E como nos velhos tempos, eu me vi sentado naquela cadeira de madeira tão familiar, em meio a umas mesas molhadas, e algumas cadeiras em igual situação. Eu apoiava o pé numa cadeira à frente e de minutos em minutos bebericava do meu copo de café com leite gelado e sem açúcar - por favor. Dividíamos os cigarros e soltávamos alguma risada, ocasionalmente. E como nos velhos tempos, nós estaríamos ali, por horas e horas a falar sobre a vida, as pessoas, as nuvens, a grama, os bolinhos fritos, medos, alegrias e gracinhas, ou qualquer coisa que viesse à cabeça. Nessas situações o horário sempre pareceu um mero detalhe, algo secundário e eu nem tinha mais obrigações a cumprir e compromisso algum com alguém ou algo. Sempre fora assim. E o que estava adormecida, simplesmente acordou e voltou a ser como sempre foi. Há muito, eu não me sentia feliz como naquele momento.

12 de jan. de 2011

Pagodão

Hoje saí de casa cedo para ir ao psiquiatra, me arrumei bonitinho e fui. Chegando lá, fui atendido rapidamente e descobri que vou tomar 3 dosagens de antidepressivo por dia, à partir de amanhã. Whatever, saindo de lá encontrei umas amigas e fui prum bar de pagodão. Sambei e cantei. Foi divertido.
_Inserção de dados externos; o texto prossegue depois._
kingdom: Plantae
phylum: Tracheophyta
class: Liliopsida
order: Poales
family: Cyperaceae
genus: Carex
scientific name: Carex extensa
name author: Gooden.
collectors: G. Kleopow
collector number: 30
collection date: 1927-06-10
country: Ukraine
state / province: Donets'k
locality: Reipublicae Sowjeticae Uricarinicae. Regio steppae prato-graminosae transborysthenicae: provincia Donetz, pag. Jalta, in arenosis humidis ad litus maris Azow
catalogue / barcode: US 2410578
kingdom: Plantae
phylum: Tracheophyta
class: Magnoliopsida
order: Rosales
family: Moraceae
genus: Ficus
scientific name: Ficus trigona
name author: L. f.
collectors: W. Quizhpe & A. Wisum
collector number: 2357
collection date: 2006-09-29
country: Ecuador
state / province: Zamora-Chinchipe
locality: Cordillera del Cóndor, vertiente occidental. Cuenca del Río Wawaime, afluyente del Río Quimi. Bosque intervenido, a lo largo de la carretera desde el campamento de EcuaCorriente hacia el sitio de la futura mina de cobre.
Imagina um cara barbado, com camiseta do AC/DC, calça preta, piercing na cara, alargador e sambando.

É. Eu não estava bêbado.

10 de jan. de 2011

I am the rain II

1 hora da manhã. Uma música triste ainda rolava e meu humor não estava grande coisa. O barulho da chuva batendo na janela estava me agradando e como um lapso muito rápido de insanidade, me veio a idéia de sair na chuva em plena uma hora da manhã. Quando percebi, estava lá no quintal, tomando banho de chuva. Minha mãe abriu a porta da sala para ver o que estava acontecendo e me encontrou com um sorriso de orelha a orelha. Pude perceber que ela ficou assustada. Mas estava tudo ok. Eu estava bem. A chuva poderia me curar.

...

Alguns minutos depois.
(Estou bem e tomado banho, quentinho na cama. 01:38).

I am the rain

O mundo pode ser um lugar assustador, é verdade. Mas porque não encarar de frente?
Quer dizer, você está ouvindo a chuva lá fora e está se sentindo sozinho. A chuva não te dá medo, mas sim a solidão. Aquela solidão que te pega todas as noites. Aquele sentimento ruim e angustiante. Você deita com os olhos pregados no teto e sente medo de continuar assim, dessa forma. Você tem medo de si próprio e nem consegue chorar por isso. Você só fica ouvindo o barulho da chuva.

É meia noite e 46 minutos. Uma boa hora para levantar e sair na chuva forte que cai lá fora.